Un léger grésillement parasita la ligne avant que la voix de Florian ne prenne la place :
- Ah bah enfin ! On vous reçoit cinq sur cinq, terminé.
- Un émetteur brouillait les communications, expliqua le leader. On s’en est chargés. Du neuf de votre côté ?
- Affirmatif, répondit Florian. On a trouvé le centre de communications.
- Très bien. On vous rejoint sur le champ. Indiquez-nous votre position par un objectif.
- C’est pas tout, boss… dépêchez-vous de nous rejoindre, terminé.

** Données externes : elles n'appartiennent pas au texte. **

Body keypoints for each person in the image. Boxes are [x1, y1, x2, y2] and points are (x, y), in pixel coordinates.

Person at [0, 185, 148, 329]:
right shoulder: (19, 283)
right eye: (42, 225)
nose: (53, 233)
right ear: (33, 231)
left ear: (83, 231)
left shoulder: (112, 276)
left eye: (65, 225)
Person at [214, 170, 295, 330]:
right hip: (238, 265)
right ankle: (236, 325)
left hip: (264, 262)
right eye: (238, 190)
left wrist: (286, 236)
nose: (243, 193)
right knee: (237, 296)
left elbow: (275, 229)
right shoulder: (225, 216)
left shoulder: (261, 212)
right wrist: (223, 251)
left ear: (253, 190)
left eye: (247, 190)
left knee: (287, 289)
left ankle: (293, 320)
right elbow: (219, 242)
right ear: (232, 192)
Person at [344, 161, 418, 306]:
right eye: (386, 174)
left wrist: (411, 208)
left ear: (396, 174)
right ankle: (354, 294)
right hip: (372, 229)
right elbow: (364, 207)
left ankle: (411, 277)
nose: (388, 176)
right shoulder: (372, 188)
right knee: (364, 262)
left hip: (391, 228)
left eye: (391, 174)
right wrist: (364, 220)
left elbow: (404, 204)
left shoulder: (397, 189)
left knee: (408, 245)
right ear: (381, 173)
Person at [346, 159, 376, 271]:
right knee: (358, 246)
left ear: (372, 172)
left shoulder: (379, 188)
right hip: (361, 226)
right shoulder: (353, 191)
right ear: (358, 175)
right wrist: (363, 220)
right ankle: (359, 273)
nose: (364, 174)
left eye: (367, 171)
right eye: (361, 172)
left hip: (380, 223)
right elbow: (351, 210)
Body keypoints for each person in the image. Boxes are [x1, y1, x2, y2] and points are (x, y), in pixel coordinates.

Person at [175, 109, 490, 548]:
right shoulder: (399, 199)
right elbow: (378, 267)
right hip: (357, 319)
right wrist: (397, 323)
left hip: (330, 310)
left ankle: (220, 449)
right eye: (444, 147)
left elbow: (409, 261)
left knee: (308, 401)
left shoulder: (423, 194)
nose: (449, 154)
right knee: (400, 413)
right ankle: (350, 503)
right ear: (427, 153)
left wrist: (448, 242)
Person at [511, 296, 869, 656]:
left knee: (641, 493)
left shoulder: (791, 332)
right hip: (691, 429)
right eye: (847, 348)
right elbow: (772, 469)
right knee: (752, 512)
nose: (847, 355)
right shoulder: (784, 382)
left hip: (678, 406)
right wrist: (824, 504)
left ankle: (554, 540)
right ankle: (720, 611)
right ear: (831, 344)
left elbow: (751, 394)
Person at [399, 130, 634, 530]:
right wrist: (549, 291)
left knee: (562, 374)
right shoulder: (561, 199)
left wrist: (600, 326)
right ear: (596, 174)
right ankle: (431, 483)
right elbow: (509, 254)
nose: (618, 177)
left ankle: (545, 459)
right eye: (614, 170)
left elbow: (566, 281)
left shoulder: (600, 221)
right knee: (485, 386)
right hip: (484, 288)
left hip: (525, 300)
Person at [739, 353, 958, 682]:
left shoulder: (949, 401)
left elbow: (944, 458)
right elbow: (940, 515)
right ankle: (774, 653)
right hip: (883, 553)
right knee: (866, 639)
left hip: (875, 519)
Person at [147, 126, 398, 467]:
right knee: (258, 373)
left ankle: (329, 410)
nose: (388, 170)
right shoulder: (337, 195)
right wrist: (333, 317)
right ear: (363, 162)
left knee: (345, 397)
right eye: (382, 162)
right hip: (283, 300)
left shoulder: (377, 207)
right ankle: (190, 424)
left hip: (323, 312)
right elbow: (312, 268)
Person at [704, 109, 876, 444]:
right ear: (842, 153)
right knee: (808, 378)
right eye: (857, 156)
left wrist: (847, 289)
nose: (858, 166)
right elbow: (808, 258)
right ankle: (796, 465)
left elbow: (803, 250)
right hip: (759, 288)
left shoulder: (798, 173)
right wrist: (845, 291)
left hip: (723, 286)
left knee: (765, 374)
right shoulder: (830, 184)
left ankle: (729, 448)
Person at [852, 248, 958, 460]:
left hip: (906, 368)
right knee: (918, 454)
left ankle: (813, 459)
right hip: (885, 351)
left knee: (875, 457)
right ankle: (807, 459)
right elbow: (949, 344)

Un losange gris apparut sur l’affichage tête haute de Nikola, indiquant la position du duo de soldats dans le bâtiment. Kevin le rejoignit sans un mot et Thomas finit par faire de même après être allé ramasser son premier couteau.

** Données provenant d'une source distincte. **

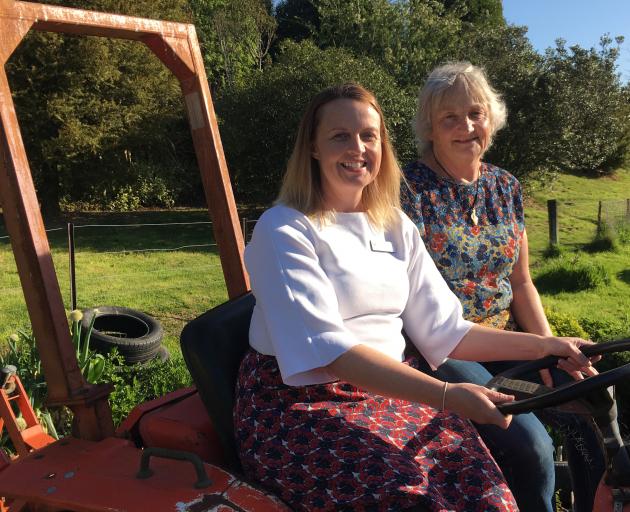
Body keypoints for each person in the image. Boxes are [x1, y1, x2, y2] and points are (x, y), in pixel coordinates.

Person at [234, 83, 595, 512]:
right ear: (312, 148)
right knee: (411, 499)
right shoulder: (285, 228)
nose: (358, 147)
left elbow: (445, 330)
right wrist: (446, 395)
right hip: (301, 404)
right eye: (340, 136)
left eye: (369, 135)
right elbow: (328, 351)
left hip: (391, 393)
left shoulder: (395, 225)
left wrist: (547, 345)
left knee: (489, 498)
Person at [401, 61, 605, 512]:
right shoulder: (407, 191)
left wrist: (548, 346)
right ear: (429, 129)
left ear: (491, 118)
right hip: (444, 345)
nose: (466, 126)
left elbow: (522, 281)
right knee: (529, 442)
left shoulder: (506, 187)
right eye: (449, 118)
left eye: (475, 113)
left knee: (589, 404)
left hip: (509, 338)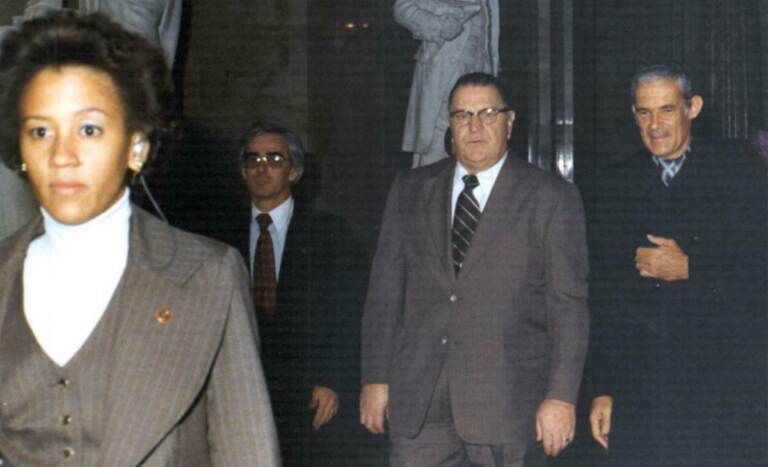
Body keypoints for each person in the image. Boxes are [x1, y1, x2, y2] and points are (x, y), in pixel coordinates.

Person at [0, 11, 279, 465]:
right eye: (41, 131)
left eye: (89, 129)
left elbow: (248, 449)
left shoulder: (208, 274)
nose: (62, 155)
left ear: (136, 146)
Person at [360, 72, 589, 467]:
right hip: (419, 403)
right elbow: (383, 295)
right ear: (450, 124)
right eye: (463, 115)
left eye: (488, 113)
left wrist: (561, 396)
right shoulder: (410, 190)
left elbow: (568, 307)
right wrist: (375, 378)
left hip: (508, 404)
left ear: (510, 122)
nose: (475, 126)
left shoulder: (551, 198)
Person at [587, 64, 768, 466]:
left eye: (667, 110)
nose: (655, 125)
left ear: (694, 107)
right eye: (644, 112)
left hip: (724, 392)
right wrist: (603, 389)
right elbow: (604, 299)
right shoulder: (614, 184)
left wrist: (693, 269)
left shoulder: (741, 172)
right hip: (643, 396)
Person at [230, 121, 368, 466]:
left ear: (294, 171)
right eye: (253, 160)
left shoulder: (329, 233)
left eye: (275, 159)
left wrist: (331, 380)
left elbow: (349, 315)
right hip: (237, 386)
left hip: (306, 393)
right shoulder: (218, 232)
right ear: (242, 171)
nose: (262, 168)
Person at [394, 0, 500, 168]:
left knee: (475, 151)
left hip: (479, 83)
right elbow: (402, 8)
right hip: (441, 79)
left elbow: (490, 38)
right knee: (434, 153)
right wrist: (438, 26)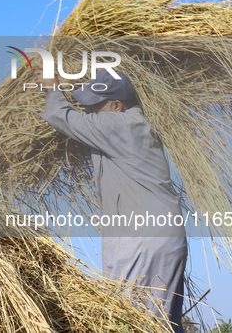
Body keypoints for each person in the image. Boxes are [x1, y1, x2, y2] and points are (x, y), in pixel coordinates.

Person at [33, 68, 188, 333]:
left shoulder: (123, 125)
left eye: (94, 106)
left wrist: (51, 87)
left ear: (116, 106)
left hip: (143, 239)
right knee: (157, 326)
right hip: (152, 236)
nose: (87, 112)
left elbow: (63, 117)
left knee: (132, 324)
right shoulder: (129, 128)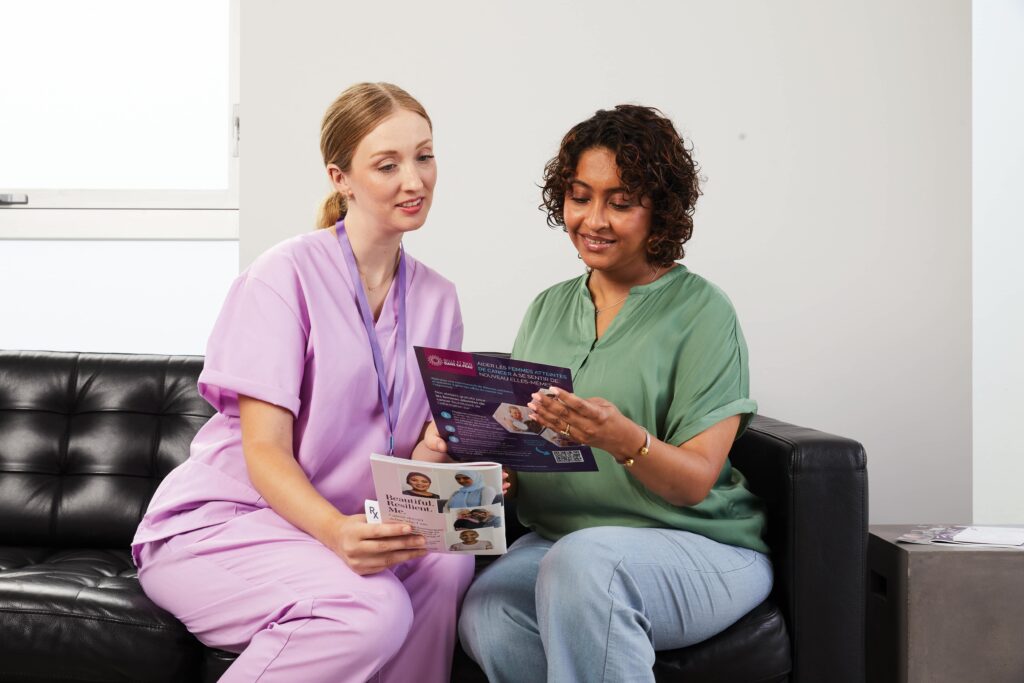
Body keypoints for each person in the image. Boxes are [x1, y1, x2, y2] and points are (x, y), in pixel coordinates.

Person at [130, 82, 474, 683]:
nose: (414, 180)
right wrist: (339, 531)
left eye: (424, 156)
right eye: (387, 164)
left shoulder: (440, 300)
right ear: (341, 178)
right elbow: (264, 451)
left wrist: (436, 454)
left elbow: (409, 452)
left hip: (349, 525)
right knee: (370, 609)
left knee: (447, 566)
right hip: (226, 524)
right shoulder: (282, 276)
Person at [458, 105, 773, 683]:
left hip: (698, 547)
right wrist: (500, 468)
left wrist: (622, 438)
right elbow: (531, 440)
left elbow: (697, 478)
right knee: (490, 607)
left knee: (586, 567)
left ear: (660, 211)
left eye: (620, 202)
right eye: (580, 197)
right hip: (561, 542)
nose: (594, 219)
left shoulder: (704, 311)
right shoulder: (548, 307)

- Ils ont trouvés le centre, annonça Nikola, mais aussi autre chose, apparemment.
- Tant que ce ne sont pas des Covenants, soupira Kevin.
Thomas ne dit rien. Il se dirigea vers le marteau, toujours posé contre la caisse de munitions, et le souleva dans ses mains. Il le soupesa, grogna et se tourna vers ses camarades.
- C’est toujours mieux que rien.
Nikola acquiesça d’un signe de tête. Thomas avait gagné le combat. C’était à lui que revenait l’honneur de prendre cette arme, mais c’était surtout parce qu’il était le seul d’entre eux capable de vraiment la manipuler. S’ils avaient à rencontrer d’autres chefs Brutes, ou pire encore, ce marteau ne serait pas de trop.
Ils rejoignirent la position d’Hugo et Florian sans rencontrer le moindre signe de vie à travers le bâtiment. Etrange. Nikola était sûr et certain qu’il y aurait dû avoir plus de Covenants que ça ; il ne s’en plaignait pas pourtant.
Ils arrivèrent enfin dans une petite salle où, penché sur un grand tableau de bord, la tête relevée vers les multiples écrans accrochés aux murs devant lui, Hugo pianotait sur un clavier, faisant défiler différentes commandes. Il se retourna pour regarder ses camarades arriver et laissa la place à Kevin qui commença immédiatement à trafiquer le réseau. Florian, lui, était assis au fond de la salle, de dos par rapport à eux, son lance-roquette posé plus loin. Il semblait occupé par quelque chose. Ses épaules bougeaient légèrement. Thomas se mit à parler avec Hugo, échangeant leurs rapports de situation. Nikola s’approcha de Florian. Au fur et à mesure de ses pas, il se rendit compte que celui-ci parlait. Et qu’une deuxième silhouette se trouvait en face de lui. Nikola s’arrêta à la hauteur de son coéquipier, qui se tourna vers lui. Il resta de marbre, son regard fixé sur l’être qui se trouvait en face de Florian, et qui ne devait probablement pas être plus haut que leurs jambes. En face d’eux, son regard timide dirigé vers le duo, se tenait un jeune garçon qui avait tout au plus sept ou huit ans. Il tremblait un peu et semblait harassé.
- Nom de… commença Nikola avant de regarder Florian.
- On l’a trouvé ici, expliqua Florian. Je vous présente Adam, boss.